U.S. intelligence officials earlier this week told ABCNEWS they believed approximately half the crew may have been killed in the initial blasts, and that the rest of the sailors were likely to have died since.
‘Terrifying Hole’ Russian state RTR television said in the first report from a rescue ship in the Barents Sea that video footage from underneath the water showed severe damage to the front of the Kursk — something at least some of the crew would not have survived.
Most of the nuclear submarine’s crewmen were likely in the damaged section of the vessel, Deputy Prime Minister Ilya Klebanov told reporters.
The submarine, under 354 feet of water, has a “terrifying hole” on its starboard side, a top Russian official said today, as the new evidence emerged that the explosions wrecked the vessel and sent it plunging to the sea bottom in seconds.
U.S. intelligence sources told ABCNEWS they believe five of the nine compartments in the 508-foot-long submarine were flooded by the catastrophe.

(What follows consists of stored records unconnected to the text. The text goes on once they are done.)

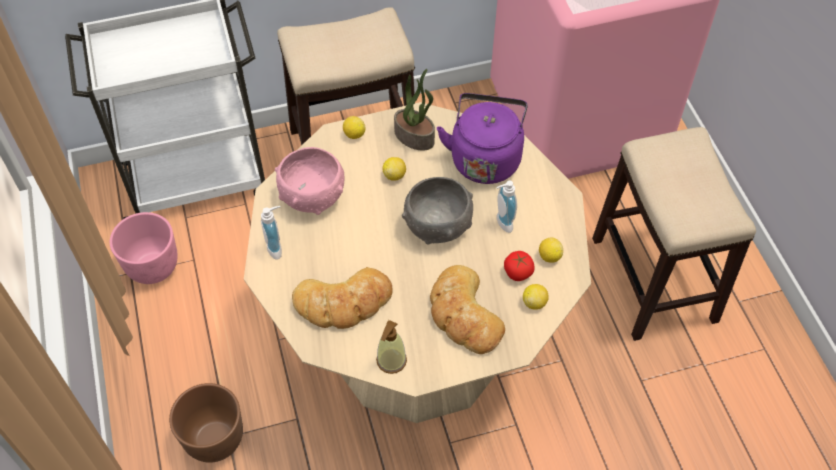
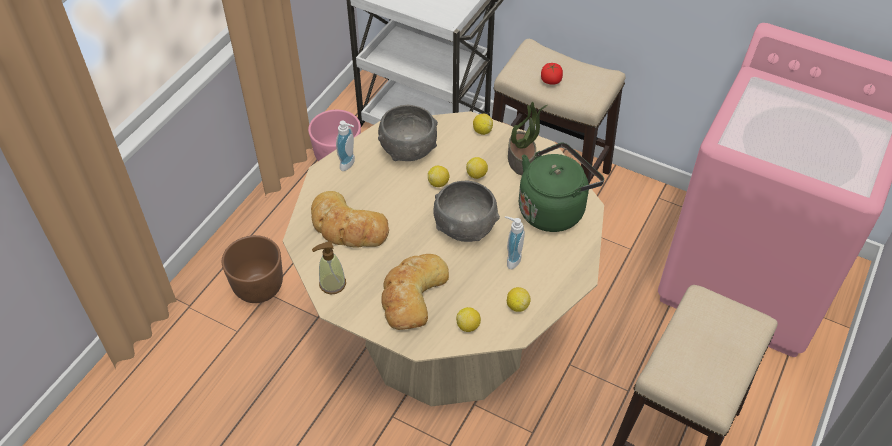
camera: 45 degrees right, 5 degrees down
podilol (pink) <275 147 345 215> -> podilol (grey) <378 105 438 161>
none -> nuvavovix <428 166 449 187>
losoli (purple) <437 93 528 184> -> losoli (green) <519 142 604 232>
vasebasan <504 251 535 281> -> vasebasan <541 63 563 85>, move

Rescue Capsule Hatch Damaged A hatch of the sub’s rescue capsule was damaged, Russian Navy rescuers today reported. The capsule is the main rescue device of the submarine.
The Oscar II class vehicle has three hatches. One hatch is situated in the nose, another in the central post, and another in the rear. But Russian rescuers have only been trying to access the rear hatch due to the angle — the sub’s nose is in the ocean bed at a 25-degree angle — and the flooding of the front of the sub.